The network security research conducted at U-M’s Software Systems Lab was supported by a $1.5 million grant from the Department of Defense, through the Defense Advanced Research Projects Agency. The NSF supported earlier networking research.

“Arbor Networks is a wonderful example of how the innovation economy can work when universities, government and entrepreneurs align behind great ideas and great technology,” Jahanian says. “The technology transfer program here was a highly effective link in facilitating the commercialization of technology for Arbor, demonstrating clearly how federally funded university research can result in a powerful engine for economic growth.”

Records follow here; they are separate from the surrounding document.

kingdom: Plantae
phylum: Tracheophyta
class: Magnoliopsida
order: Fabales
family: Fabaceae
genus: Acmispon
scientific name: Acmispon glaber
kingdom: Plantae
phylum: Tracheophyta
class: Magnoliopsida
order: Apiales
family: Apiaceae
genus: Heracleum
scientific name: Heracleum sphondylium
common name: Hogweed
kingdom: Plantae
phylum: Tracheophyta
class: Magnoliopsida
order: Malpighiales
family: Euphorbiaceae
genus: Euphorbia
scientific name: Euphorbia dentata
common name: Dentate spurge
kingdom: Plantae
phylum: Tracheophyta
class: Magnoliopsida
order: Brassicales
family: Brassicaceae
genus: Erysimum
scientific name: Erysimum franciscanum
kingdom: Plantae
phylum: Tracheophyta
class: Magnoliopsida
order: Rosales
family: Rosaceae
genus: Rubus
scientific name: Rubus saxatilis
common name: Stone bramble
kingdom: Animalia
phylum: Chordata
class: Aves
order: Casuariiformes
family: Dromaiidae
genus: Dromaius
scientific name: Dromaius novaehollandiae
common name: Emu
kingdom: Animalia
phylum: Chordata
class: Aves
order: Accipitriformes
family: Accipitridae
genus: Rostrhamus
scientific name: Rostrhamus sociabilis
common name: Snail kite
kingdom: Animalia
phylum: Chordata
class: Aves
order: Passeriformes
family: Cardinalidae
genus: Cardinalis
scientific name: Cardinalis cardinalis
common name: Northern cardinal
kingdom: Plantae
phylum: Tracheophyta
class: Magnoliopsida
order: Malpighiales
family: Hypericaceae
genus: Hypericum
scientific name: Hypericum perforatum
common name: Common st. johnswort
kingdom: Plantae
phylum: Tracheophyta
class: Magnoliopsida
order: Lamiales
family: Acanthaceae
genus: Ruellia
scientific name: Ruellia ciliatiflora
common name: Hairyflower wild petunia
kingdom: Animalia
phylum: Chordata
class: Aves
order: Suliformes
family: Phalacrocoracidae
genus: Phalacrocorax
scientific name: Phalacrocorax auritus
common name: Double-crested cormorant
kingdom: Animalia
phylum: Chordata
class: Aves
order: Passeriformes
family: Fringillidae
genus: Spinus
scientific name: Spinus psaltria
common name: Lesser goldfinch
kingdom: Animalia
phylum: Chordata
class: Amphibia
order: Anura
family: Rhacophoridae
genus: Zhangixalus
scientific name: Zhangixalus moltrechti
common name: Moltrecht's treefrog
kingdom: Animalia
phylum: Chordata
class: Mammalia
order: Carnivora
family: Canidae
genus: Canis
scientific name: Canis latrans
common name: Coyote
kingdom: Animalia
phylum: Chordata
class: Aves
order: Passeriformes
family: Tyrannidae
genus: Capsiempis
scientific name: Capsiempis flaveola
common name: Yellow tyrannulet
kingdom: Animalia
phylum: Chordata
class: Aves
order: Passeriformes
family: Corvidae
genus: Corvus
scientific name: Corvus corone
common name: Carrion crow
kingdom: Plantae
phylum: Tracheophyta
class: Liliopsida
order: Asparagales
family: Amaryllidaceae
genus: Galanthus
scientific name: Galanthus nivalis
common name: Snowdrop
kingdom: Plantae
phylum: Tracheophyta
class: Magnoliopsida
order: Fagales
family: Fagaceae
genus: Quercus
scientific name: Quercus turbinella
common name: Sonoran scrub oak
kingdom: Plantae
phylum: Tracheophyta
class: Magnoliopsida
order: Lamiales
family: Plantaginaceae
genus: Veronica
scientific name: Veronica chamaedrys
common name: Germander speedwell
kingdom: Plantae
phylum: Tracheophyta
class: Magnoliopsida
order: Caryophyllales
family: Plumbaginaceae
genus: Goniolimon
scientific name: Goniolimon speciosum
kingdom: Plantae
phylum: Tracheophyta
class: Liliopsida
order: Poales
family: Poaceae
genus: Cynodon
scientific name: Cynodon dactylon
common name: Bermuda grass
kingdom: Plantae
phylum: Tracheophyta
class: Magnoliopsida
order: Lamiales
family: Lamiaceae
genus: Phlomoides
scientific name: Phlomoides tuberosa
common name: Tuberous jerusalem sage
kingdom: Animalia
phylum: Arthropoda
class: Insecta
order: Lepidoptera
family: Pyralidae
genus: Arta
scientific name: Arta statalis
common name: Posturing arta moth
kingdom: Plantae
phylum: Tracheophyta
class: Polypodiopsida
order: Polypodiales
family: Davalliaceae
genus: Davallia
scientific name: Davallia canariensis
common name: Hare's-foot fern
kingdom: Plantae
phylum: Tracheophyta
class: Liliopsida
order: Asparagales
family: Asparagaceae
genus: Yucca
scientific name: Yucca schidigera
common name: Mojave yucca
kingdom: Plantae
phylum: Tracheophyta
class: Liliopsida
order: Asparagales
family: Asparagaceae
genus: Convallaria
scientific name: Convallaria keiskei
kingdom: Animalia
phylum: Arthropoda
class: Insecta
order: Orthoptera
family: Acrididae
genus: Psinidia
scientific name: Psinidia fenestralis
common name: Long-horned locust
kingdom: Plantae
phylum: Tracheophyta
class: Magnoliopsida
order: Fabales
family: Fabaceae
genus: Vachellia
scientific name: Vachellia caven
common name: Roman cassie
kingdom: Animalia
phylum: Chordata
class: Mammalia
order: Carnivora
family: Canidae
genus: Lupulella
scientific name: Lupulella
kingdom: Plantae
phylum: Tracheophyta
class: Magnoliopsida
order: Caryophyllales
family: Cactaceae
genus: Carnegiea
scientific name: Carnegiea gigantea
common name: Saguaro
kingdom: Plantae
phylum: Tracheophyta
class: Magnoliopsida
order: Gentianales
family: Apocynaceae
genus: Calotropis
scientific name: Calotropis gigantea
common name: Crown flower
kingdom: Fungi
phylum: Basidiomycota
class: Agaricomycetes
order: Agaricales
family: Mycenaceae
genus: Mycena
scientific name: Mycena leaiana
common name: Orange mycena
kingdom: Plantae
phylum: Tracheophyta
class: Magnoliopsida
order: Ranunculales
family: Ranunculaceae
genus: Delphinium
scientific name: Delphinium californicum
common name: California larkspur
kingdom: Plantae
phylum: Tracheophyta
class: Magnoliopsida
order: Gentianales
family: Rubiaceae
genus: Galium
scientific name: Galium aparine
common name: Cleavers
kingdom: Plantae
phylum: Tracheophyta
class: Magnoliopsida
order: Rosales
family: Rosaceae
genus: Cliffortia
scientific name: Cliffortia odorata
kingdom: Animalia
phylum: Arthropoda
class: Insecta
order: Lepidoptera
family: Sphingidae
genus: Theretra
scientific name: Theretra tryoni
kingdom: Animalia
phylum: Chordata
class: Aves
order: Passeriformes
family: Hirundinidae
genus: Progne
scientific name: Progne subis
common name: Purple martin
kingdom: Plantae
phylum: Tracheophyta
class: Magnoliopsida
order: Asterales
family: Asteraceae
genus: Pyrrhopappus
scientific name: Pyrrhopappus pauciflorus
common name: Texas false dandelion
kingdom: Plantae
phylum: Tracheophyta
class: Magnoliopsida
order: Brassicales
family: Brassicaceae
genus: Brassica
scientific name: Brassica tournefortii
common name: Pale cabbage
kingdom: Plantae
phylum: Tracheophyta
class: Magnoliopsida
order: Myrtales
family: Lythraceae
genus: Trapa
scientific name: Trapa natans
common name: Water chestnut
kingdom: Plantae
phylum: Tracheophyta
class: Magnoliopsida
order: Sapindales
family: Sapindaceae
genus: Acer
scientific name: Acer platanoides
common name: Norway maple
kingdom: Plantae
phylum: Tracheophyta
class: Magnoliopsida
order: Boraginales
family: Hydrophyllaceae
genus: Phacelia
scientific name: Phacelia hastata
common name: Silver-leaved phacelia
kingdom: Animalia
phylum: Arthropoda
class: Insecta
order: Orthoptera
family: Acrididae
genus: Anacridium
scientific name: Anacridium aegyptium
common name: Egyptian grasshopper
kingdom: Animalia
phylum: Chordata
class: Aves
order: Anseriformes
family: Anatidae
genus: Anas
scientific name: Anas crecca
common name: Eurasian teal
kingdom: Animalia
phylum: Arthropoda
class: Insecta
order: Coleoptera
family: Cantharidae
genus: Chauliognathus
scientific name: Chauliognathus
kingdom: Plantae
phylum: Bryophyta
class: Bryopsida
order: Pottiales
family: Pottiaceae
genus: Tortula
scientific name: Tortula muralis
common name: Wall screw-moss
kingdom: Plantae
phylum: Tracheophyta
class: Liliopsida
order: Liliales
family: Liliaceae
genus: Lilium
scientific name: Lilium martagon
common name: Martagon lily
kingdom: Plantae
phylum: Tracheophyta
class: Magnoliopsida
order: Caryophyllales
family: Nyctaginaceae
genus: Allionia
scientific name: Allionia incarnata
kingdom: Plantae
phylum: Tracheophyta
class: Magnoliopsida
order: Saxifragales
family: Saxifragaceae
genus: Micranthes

Health Media was acquired by New Brunswick, N.J.-based Johnson & Johnson in 2008. It was founded based on a methodology and technology that effectively emulates a health coaching session but without the coach. Health Media delivers individually tailored behavioral change interventions for health and wellness, disease management, behavioral health and medical compliance.

A global leader in scalable behavior change interventions with outcomes, its clients include Kaiser Permanente, UPS, Cleveland Clinic, J&J, GSK, and eight Blue Cross Blue Shield organizations across the United States. The research that led to Health Media was funded in part by the National Cancer Institute.